Schumer weighs in on Tonawanda Coke shutdown

Short-term outlook for River Road plant after shutdown

Mike Baggerman
October 15, 2018 - 11:00 pm

Tonawanda Coke. October 15, 2018 (WBEN Photo/Mike Baggerman)


BUFFALO, N.Y. (WBEN) - Tonawanda Coke's shutdown process began on Sunday and is expected to continue this week. 

"Tonawanda Coke employed 100 people," Senator Chuck Schumer said about the plant in a visit to Buffalo. "We always care about jobs in Western New York, but they also sent all kinds of horrible stuff into the neighborhood." 

Schumer said he was first approached by residents about the Tonawanda Coke controversy about five years ago but said the company was "back doing bad things".

The 100 workers will reportedly get aid in finding new job placement courtesy of the Buffalo Career Center. Schumer said he'll do everything he can at the federal level to help those individuals without work.

Tonawanda Coke released a statement on Monday saying that they cannot continue operations due to the financial obligations of its criminal sentence, significant and unanticipated expenses, the loss of a funding source, and the multiple and coordinated enforcement actions by several government agencies. The company was unable to make its recent $2 million payment. 

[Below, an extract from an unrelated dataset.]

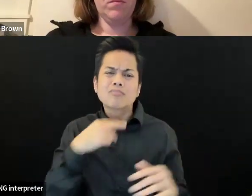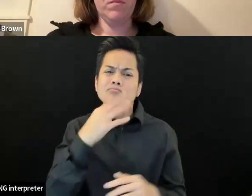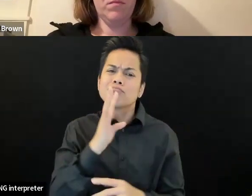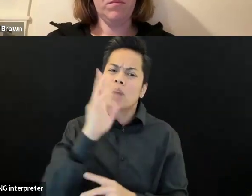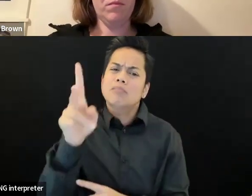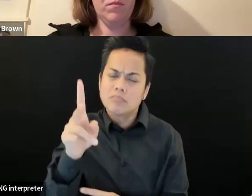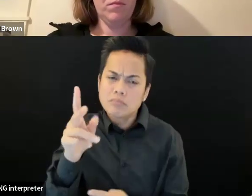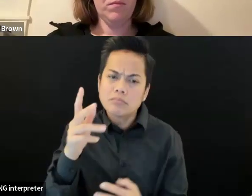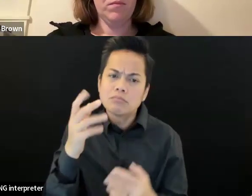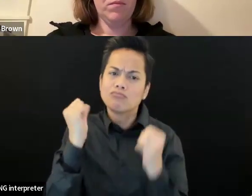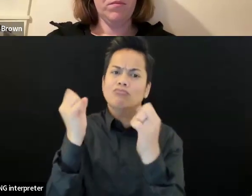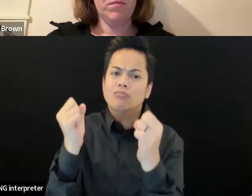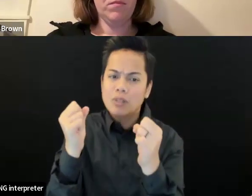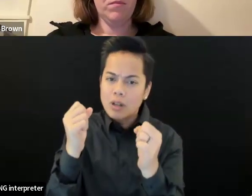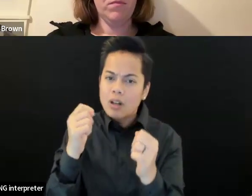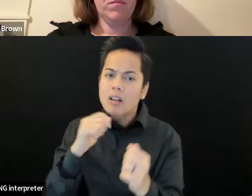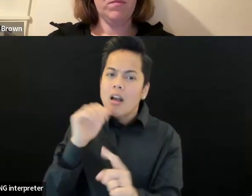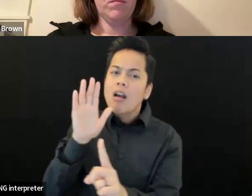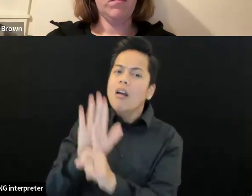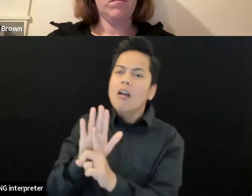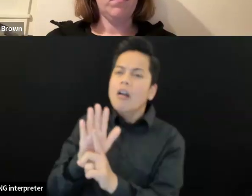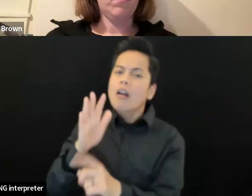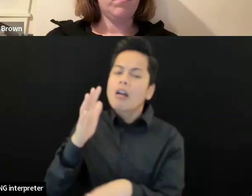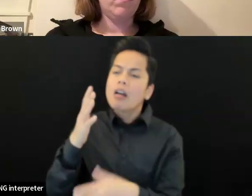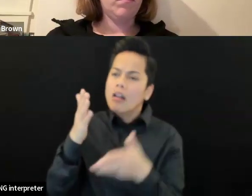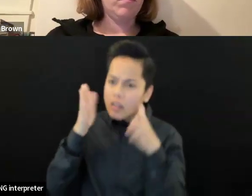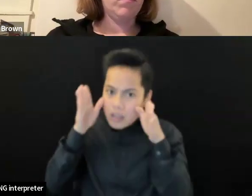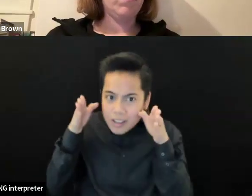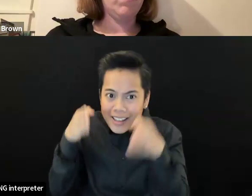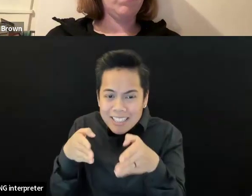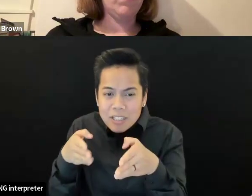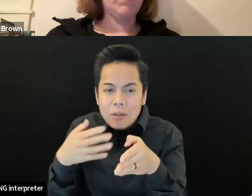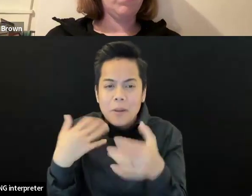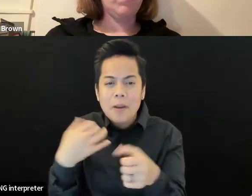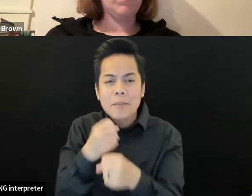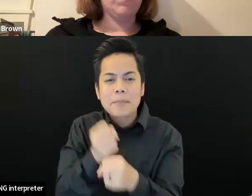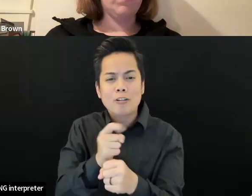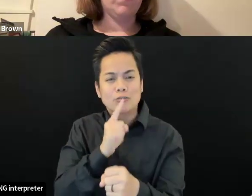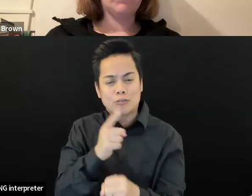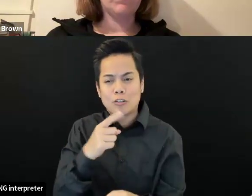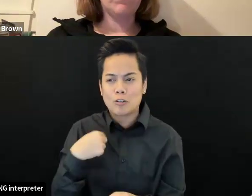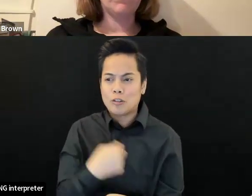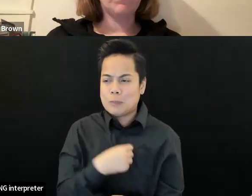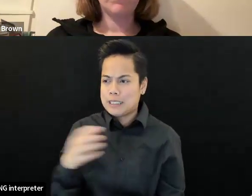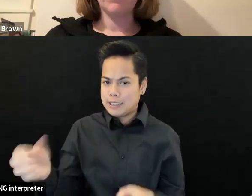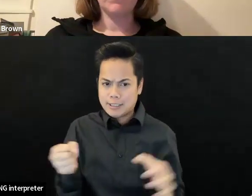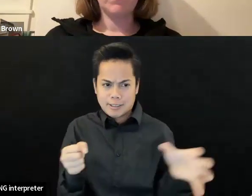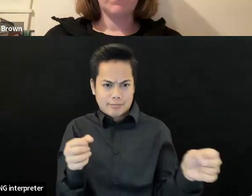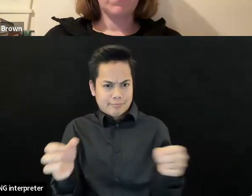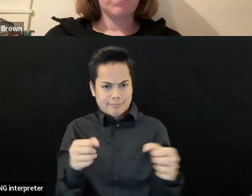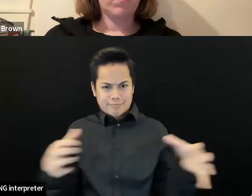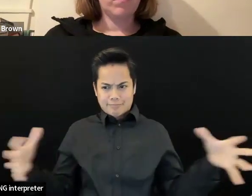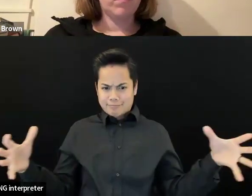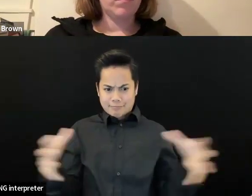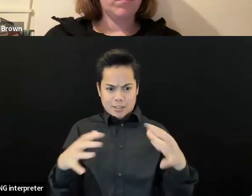lot from that expertise and, um, are really grateful to the people who've said yes so far and are hoping that we'll have our full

"I will do everything I can to make sure that someone doesn't walk away with a lot of money before the people - the victims - are paid."

Tonawanda Coke called the information about the closure leaking out to the press "truly unfortunate" and said the confidentiality was necessary to ensure the safety of the plant's workers and the community.

The plant is expected to finish its shutdown by Tuesday. After that, the DEC and other agencies will stabilize the plant and ensure the proper closure of tanks and dispose of any hazardous materials. An investigation will identify contamination at the site and develop a cleanup plan. DEC officials do not know how much the cleanup costs will be but they said they will know after their investigation. 

The DEC also noted that they are not aware of any imminent threats to off-site areas, such as possible oil runoff into the Niagara River. 

After the plant finishes its operations, it will fully secure the site and prevent any access once it shuts its doors.